* _WHAT THE TASK ASKS_
Can you turn the stretch of the data below, from the line containing "catalogue / barcode: US 3660881" through the line containing "collector number: 56832", into a JSON list of strings, one string per line, with blank lines left out and nothing else included?

------------------------------------

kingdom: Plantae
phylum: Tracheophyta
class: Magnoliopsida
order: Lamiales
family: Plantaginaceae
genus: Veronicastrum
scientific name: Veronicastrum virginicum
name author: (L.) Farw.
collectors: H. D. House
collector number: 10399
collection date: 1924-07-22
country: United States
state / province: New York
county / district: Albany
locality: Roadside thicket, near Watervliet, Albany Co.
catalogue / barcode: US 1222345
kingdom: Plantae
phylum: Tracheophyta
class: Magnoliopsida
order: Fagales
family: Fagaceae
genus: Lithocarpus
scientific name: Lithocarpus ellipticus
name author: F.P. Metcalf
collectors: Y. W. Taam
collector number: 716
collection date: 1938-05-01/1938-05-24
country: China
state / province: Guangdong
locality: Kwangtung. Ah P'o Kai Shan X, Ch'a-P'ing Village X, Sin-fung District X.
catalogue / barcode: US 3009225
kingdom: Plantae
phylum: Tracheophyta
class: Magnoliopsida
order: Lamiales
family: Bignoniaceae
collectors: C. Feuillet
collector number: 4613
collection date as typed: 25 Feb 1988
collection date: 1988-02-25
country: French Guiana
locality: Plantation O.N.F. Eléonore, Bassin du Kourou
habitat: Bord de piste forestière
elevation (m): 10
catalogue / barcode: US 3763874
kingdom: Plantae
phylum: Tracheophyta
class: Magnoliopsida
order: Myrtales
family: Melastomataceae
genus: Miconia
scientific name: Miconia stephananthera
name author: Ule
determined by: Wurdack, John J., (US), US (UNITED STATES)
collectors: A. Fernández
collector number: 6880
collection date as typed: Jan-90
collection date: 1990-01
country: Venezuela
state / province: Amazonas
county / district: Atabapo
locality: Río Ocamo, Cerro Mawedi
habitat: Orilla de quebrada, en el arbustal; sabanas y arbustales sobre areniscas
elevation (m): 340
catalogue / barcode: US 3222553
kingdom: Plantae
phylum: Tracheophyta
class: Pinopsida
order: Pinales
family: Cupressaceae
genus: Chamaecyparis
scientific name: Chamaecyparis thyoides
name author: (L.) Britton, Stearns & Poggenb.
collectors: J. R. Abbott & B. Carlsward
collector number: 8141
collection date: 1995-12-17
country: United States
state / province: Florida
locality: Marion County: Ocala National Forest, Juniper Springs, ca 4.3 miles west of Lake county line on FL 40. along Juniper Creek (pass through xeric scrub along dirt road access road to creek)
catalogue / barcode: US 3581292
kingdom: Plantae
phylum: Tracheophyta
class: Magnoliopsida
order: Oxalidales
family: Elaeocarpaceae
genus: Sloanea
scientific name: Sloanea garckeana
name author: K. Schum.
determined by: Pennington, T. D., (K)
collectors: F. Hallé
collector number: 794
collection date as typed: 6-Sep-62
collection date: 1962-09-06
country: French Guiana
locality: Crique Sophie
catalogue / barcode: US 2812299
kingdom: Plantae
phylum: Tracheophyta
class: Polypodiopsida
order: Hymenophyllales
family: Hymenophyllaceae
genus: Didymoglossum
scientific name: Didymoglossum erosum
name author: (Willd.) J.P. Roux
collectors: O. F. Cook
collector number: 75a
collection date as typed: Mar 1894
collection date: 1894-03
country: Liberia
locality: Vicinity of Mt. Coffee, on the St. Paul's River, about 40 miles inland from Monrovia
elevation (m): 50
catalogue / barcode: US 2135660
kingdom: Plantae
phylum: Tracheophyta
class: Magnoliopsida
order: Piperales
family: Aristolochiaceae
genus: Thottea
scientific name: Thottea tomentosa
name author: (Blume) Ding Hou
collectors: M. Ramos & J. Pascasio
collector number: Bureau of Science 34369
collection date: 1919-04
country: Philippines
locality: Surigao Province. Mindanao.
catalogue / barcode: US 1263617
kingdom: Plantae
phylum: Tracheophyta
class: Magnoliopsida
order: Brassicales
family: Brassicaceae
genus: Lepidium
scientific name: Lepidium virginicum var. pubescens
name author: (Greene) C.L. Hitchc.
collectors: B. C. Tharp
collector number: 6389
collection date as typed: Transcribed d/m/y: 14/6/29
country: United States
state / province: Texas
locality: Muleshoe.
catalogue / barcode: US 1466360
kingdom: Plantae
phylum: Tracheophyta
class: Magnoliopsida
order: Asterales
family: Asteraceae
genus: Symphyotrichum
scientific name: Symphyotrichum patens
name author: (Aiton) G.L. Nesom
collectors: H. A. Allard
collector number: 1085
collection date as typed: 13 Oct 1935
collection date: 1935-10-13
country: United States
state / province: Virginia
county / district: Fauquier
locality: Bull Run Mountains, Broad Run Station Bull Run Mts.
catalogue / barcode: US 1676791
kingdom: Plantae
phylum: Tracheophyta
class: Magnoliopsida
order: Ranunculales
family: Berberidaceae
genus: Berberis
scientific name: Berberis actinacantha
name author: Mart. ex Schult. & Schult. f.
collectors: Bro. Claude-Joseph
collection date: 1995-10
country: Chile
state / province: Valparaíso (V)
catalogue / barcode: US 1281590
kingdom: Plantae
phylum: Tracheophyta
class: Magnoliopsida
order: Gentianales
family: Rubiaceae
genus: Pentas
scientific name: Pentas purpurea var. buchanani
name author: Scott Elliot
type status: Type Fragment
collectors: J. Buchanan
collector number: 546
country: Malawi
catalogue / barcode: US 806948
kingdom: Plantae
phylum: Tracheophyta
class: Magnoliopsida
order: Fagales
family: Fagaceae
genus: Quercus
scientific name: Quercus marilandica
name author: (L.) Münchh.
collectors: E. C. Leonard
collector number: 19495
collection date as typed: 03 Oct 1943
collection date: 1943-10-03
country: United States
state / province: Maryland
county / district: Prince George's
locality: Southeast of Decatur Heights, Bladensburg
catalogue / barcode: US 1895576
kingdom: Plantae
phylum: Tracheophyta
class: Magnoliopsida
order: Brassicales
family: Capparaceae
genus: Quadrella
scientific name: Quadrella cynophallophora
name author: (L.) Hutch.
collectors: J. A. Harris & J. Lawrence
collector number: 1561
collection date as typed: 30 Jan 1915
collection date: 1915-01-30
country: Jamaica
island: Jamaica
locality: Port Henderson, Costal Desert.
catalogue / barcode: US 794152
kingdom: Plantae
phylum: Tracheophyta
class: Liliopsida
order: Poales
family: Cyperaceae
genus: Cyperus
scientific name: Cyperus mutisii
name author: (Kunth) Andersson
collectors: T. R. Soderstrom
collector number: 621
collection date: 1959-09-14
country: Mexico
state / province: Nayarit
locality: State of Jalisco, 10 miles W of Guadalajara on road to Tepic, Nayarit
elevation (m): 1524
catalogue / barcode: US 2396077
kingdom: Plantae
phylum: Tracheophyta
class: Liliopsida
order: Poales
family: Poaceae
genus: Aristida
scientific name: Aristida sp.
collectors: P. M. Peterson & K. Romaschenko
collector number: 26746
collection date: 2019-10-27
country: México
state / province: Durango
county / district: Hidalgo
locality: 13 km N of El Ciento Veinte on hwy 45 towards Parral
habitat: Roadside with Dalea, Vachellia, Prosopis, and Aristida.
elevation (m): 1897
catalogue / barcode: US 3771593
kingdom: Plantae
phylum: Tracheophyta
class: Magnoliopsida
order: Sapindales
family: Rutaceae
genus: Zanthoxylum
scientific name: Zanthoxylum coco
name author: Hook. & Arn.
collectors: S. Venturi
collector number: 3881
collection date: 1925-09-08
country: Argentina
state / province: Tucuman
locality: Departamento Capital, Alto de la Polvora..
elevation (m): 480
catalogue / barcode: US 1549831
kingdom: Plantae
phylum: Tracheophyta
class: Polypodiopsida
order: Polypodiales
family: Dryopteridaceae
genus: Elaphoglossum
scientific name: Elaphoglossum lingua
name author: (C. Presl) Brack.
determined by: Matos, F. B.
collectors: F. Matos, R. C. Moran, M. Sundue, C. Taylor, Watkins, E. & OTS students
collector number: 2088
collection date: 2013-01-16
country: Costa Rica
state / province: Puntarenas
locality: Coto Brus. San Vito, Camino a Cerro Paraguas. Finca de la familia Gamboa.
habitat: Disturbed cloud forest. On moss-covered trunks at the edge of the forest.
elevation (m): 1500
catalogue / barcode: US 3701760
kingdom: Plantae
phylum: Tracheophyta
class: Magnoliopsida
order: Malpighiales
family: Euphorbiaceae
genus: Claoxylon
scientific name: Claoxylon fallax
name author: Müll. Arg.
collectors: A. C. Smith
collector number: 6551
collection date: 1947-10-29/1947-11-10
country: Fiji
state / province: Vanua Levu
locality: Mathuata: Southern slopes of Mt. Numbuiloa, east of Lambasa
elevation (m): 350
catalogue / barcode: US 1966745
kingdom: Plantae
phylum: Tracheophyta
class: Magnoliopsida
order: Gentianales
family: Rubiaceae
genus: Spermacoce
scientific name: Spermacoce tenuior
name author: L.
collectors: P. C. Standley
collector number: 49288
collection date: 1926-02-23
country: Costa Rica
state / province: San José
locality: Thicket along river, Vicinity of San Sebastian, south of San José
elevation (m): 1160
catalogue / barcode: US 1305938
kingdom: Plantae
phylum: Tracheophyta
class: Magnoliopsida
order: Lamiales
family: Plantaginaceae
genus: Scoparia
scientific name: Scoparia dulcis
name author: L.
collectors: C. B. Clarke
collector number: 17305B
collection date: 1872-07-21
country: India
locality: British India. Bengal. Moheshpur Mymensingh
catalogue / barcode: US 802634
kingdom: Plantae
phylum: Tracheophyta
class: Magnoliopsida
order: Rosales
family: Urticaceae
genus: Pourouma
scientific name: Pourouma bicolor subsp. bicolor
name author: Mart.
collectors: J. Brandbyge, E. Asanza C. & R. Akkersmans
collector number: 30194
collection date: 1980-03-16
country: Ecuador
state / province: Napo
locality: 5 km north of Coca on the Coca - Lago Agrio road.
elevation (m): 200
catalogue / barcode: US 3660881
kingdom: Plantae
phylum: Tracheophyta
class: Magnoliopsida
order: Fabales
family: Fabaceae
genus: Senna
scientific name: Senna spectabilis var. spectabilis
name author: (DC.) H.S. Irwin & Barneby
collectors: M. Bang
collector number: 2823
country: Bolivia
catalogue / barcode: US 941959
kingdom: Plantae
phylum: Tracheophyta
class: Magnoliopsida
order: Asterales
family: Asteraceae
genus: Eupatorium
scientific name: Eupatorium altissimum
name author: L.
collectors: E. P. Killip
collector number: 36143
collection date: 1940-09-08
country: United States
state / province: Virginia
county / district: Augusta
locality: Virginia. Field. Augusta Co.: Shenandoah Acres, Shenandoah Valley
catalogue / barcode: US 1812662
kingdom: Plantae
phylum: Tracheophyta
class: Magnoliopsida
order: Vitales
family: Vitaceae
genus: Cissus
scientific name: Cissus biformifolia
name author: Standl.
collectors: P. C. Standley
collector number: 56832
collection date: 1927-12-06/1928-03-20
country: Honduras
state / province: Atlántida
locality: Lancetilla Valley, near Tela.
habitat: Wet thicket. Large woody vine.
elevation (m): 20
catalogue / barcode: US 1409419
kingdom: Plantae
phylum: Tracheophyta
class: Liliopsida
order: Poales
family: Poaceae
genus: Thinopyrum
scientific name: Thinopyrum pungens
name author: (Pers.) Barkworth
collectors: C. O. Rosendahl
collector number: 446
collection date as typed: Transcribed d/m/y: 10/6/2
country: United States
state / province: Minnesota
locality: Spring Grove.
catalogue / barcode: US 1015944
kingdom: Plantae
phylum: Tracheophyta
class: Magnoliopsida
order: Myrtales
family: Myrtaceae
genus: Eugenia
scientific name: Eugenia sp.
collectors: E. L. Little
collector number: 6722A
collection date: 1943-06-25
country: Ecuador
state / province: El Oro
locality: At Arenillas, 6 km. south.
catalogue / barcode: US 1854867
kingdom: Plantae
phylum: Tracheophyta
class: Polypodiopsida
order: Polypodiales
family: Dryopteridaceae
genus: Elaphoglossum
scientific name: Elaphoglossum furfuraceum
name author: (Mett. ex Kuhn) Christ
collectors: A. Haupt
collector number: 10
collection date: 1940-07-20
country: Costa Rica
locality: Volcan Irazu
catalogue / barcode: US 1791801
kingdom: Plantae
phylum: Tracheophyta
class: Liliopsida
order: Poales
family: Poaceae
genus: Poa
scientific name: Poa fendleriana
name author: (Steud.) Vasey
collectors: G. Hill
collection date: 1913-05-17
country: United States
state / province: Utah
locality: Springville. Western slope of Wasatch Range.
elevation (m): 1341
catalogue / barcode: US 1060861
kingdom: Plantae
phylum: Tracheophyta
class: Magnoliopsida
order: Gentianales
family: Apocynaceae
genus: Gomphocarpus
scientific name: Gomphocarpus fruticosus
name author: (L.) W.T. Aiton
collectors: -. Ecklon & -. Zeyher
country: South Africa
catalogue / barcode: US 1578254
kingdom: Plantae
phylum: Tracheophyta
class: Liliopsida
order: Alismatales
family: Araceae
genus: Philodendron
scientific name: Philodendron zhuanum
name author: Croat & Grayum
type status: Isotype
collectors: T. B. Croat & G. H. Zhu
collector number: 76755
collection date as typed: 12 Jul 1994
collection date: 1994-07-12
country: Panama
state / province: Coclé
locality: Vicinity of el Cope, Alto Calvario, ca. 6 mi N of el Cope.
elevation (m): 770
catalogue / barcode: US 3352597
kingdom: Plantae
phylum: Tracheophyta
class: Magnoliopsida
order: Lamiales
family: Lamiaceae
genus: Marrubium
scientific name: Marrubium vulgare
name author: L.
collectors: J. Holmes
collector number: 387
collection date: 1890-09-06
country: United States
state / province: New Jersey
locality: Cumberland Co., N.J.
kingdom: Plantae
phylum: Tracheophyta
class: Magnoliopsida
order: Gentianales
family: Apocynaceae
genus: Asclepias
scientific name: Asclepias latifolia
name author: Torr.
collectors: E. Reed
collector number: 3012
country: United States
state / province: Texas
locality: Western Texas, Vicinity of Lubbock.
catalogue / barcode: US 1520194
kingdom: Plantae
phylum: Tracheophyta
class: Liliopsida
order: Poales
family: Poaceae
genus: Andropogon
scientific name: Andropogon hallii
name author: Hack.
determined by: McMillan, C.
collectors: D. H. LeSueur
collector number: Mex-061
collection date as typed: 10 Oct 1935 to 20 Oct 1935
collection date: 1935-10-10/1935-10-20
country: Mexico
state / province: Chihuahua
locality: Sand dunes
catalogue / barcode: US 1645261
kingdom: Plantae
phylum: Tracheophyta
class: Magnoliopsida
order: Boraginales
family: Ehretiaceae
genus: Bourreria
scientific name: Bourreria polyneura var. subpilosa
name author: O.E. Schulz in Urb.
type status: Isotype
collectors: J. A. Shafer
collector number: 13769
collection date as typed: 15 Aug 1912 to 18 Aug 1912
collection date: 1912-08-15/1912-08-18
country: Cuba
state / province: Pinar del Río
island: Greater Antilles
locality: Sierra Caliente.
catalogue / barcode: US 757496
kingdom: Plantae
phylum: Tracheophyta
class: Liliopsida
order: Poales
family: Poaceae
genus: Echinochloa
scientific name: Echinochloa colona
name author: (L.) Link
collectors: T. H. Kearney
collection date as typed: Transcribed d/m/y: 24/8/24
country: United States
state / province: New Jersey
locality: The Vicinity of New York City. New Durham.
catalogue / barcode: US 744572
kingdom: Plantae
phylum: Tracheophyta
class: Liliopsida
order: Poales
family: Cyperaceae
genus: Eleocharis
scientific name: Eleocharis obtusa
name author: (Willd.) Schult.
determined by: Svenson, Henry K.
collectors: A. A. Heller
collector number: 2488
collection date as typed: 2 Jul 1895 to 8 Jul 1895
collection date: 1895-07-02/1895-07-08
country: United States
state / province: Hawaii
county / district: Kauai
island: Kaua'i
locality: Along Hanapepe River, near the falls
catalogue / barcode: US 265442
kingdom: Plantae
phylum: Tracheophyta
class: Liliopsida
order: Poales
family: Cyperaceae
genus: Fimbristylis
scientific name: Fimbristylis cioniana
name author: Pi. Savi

------------------------------------

* _ANSWER IN FULL_
[
  "catalogue / barcode: US 3660881",
  "kingdom: Plantae",
  "phylum: Tracheophyta",
  "class: Magnoliopsida",
  "order: Fabales",
  "family: Fabaceae",
  "genus: Senna",
  "scientific name: Senna spectabilis var. spectabilis",
  "name author: (DC.) H.S. Irwin & Barneby",
  "collectors: M. Bang",
  "collector number: 2823",
  "country: Bolivia",
  "catalogue / barcode: US 941959",
  "kingdom: Plantae",
  "phylum: Tracheophyta",
  "class: Magnoliopsida",
  "order: Asterales",
  "family: Asteraceae",
  "genus: Eupatorium",
  "scientific name: Eupatorium altissimum",
  "name author: L.",
  "collectors: E. P. Killip",
  "collector number: 36143",
  "collection date: 1940-09-08",
  "country: United States",
  "state / province: Virginia",
  "county / district: Augusta",
  "locality: Virginia. Field. Augusta Co.: Shenandoah Acres, Shenandoah Valley",
  "catalogue / barcode: US 1812662",
  "kingdom: Plantae",
  "phylum: Tracheophyta",
  "class: Magnoliopsida",
  "order: Vitales",
  "family: Vitaceae",
  "genus: Cissus",
  "scientific name: Cissus biformifolia",
  "name author: Standl.",
  "collectors: P. C. Standley",
  "collector number: 56832"
]